Programming in C++
Lab 7 (extension lab): More on objects and OO
The purpose of this lab is to repeat some elements of object orientation and provide additional information and detail. So far, we have seen that objects can be used to:
- Combine data and related code into classes
- Objects are instances of classes and have a state, represented by attribute values
- Methods must called for an object and have acces to the attributes
- Encapsulation is an important principle in OO programming
Similar to functions, the definition of the interface of a class can be separated into a header file in C++. We have also seen that instances can be created on the heap or the stack. The new keyword is not necessary for instance creation, it indicates usage of the heap.
Inheritance
Classes can inherit from other classes (this is a common feature in OO languages). In C++, this is written as follows:
class Student : public Person {
...
}
The consequence of this is that there is a new class Student which has the methods and attributes of Person plus any additional methods and attributes specified in Student. One could say that Student is a specialized Person (but notice "specialized" here means Student "has more" and "can do more"). There could be other classes inheriting from Person, say StaffMember. There can be several levels of inheritance, for example PartTimeStudent could inherit from Student. A PartTimeStudent would have properties of Person + Student + own properties. C++ allows multiple inheritance, where a class inherits from more than one class (say a Car inherits from Vehicle and Machine), see below for details. In C++, creating a class will call the default constructors of all base classes automatically.
^^^^^^^^
### [List of tasks]
[1] According to the C++ lab text, what happens to the default constructors of all base classes when a class is created?
[2] Write the next part of the C++ lab text, starting after its last sentence.
The material that comes next has no connection to the C++ lab text.
^^^^^^^^
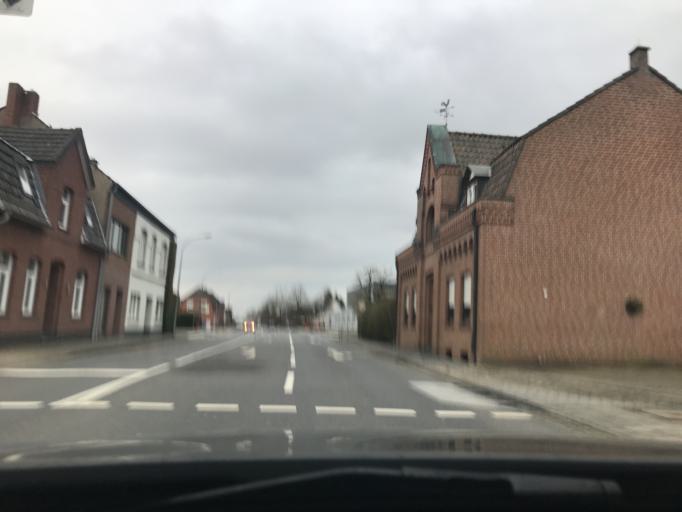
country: DE
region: North Rhine-Westphalia
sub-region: Regierungsbezirk Dusseldorf
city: Uedem
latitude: 51.6650
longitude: 6.2752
^^^^^^^^
### [Task results]
[1] They are called automatically.

[2]
An instance of a derived class is an instance of its base class as well, and can take its place. So we can do something like (notice no pointers involved):
class Base
{
private:
int a;
};
class Derived : public Base
{
private:
int b;
};
Base x;
Derived y;
x = y;
Here, y will be copied to x. During this process, only those parts of Derived which come from Base (i. e. a) will be copied. b will not be copied. This is relevant if it comes to arrays - if we have an array of type Base, we cannot put a full Derived object into it (why not?), even though a Derived "is a" Base as well. So a variable of type x is always an object of type x, and any method executed is from x (this will be relevant when we discuss overloading).
Inheritance can be used to restrict a type for templates. Instead of template <typename T> write template <std::derived_from<MyClass> T> (C++ 20, earlier versions require a different construct). Though this is not needed, we will get errors if a method used is not in the type used.
Inheritance and data accessibility
Similar to other OO languages, attributes and methods can have different access levels. In C++, there are (only) three of them:
- private: visible within the class
- protected: visible within the class and in derived classes
- public: visible within the class, in derived classes, and from the outside
In addition, the inheritance can be public, protected or private:
class Base {
public:
int x;
protected:
int y;
private:
int z;
};
class PublicDerived: public Base {
// x is public
// y is protected
// z is not accessible from PublicDerived
};
class ProtectedDerived: protected Base {
// x is protected
// y is protected
// z is not accessible from ProtectedDerived
};
class PrivateDerived: private Base {
// x is private
// y is private
// z is not accessible from PrivateDerived
};
The inheritance modifier "downgrades" the inherited methods, e.g. if inheritance is protected, all public methods/attributes in the class become protected. Notice private members of the base class are not visible in any case.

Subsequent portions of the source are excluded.